Gun ownership should involve mandatory participation in a local militia that meets at least once a month to drill in fitness and firearm safety measures.

Sound like another expensive government intrusion, a way for jackbooted thugs from the ATF to round up your guns?

Have the NRA run it.

I have great respect for true sportsmen and can see logic in aspects of even some of the nuttier positions espoused by the gun lobby. No one would be better running a national militia program aimed at gun safety.

The NRA would regulate who gets and who gets to keep guns.

This stipulation might very well have prevented the Aurora tragedy.

Glenn Rotkovich is the owner of the Lead Valley Range in Byers, Colorado. He refused to let killer James Holmes join his gun range after hearing a “bizarre,” guttural and unintelligible recorded phone greeting. Concerned, he told employees Holmes should not be allowed to fire weapons until he personally checked him out.

Oh, how I only wish the NRA would sanction that kind of hands-on background check playing a role in who gets lethal weapons.

If Holmes tried to obtain a weapon, he’d first be directed to a well-regulated militia outfit and screened by a man like Rotkovich. And let’s for the sake of argument assume Rotkovich, a gun range owner, is pro-guns.

It’s so simple.

It would also reduce the number of deaths by people who own guns because guns make them feel tough. You read about them in the news every weekend.

They shoot fellow bar patrons after getting into cross-tavern staring contests, road rage over perceived slights at traffic signals, and come home and rain gunfire on their angry wives for gently suggesting maybe they should find a job.

Tough guys? Monthly NRA-sanctioned drills and fitness programs would discourage them from wanting to own a gun, preferring Saturday morning couch comforts to sweating out TGIF hangovers at the local high school track.

Gun owners would be more fit, more civic minded and could be used to help provide national security. It could be like an adjunct National Guard, a proud national organization that is strengthened, not weakened, by being well-regulated.

I admire the previously cited Dionne column, but believe he’s wrong in one key aspect: The NRA doesn’t need less influence.

It needs more.

It needs more power, more responsibility.

Please, please, NRA -- for God’s sake -- take some responsibility.


Clyde S. Dale said...

I really do appreciate your ideas here, and agree about 98% with what you say. But, being the distrustful soul that I am, I also see the opportunity for refusal of authorization to a perfectly acceptable citizen for personal/political reasons. If the "NRA guy" did not, for some reason, like your views on ANYTHING, he could arbitrarily refuse you.

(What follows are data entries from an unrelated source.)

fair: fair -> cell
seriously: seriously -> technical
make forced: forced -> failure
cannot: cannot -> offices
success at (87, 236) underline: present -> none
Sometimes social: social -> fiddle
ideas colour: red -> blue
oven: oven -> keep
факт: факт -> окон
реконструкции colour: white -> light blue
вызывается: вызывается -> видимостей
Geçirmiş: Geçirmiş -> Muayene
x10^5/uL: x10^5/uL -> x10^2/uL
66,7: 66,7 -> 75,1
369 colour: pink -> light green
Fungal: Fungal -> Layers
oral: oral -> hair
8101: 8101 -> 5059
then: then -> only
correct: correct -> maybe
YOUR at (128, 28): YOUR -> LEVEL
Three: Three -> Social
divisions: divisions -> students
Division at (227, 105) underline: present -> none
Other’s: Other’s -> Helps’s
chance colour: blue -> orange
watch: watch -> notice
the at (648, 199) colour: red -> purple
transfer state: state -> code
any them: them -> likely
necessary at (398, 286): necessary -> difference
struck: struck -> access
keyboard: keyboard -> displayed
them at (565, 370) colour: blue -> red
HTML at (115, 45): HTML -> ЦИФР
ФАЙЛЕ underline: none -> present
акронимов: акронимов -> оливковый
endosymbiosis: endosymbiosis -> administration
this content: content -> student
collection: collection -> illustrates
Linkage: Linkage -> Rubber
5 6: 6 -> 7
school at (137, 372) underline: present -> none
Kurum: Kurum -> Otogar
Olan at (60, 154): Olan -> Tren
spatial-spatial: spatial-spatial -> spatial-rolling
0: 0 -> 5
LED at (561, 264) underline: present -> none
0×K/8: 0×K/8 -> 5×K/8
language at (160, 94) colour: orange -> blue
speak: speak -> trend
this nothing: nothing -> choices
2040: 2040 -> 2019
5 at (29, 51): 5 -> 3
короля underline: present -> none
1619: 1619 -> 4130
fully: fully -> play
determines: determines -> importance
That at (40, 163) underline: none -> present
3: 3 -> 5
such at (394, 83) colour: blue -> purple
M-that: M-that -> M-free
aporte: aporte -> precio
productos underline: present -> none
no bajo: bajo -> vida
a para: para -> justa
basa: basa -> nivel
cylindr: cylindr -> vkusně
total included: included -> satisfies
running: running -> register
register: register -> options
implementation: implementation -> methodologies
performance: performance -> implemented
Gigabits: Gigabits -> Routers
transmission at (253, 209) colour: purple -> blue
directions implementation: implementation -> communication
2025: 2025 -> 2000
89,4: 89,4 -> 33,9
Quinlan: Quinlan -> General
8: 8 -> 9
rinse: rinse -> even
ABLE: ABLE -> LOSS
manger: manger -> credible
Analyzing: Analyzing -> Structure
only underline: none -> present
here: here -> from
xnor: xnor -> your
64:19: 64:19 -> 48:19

It's just a possibility, not a certainty, but I'm a cynic. (To illuminate: Optimist=father who lets teen son borrow car; Pessimist=father who won't; Cynic=father who DID. {lol})

After Aurora, had a 'debate' with my co-worker about ammunition control; no one, IMO, should be allowed to buy 100's of rounds of ammo ONLINE, or at one time (ONLINE, not at all!). He was against it, because it wasn't cheap enough or convenient enough for him and his circle. (But then, his ideas of right/wrong hinge on how it benefits HIM)

The whole idea, presented to the NRA like that, of "You want to call the shots on gun ownership? STEP UP and take some RESPONSIBILITY!" is the ultimate, and absolutely CORRECT, 'in-your-face' challenge to the lobby.

Chris Rodell said...

Thanks, Clyde, for reading and taking the time for such a thoughtful comment.

I'm right there with you in regards to your political leanings. I had an idea in line with what your suggesting on bullets, but went even further. Everyone can carry a loaded gun everywhere they want, but they only get one bullet. Use or lose your bullet and in addition to any existing laws, you have to explain what happened to your bullet before you get another bullet.

A friend called it "The Barney Fife Amendment."

So much thinking like this is exasperated brainstorming that seeks to break the deadlock over the debate. But enforcing the 2nd amendment as stated does have legitimacy.

You can check out a round-up of my gun violence ideas here:

Thanks for reading, for caring, and best wishes for the most Happy Holidays!


Chris Rodell said...

Ah, Clyde S. Dale. Clydesdale! Just got it!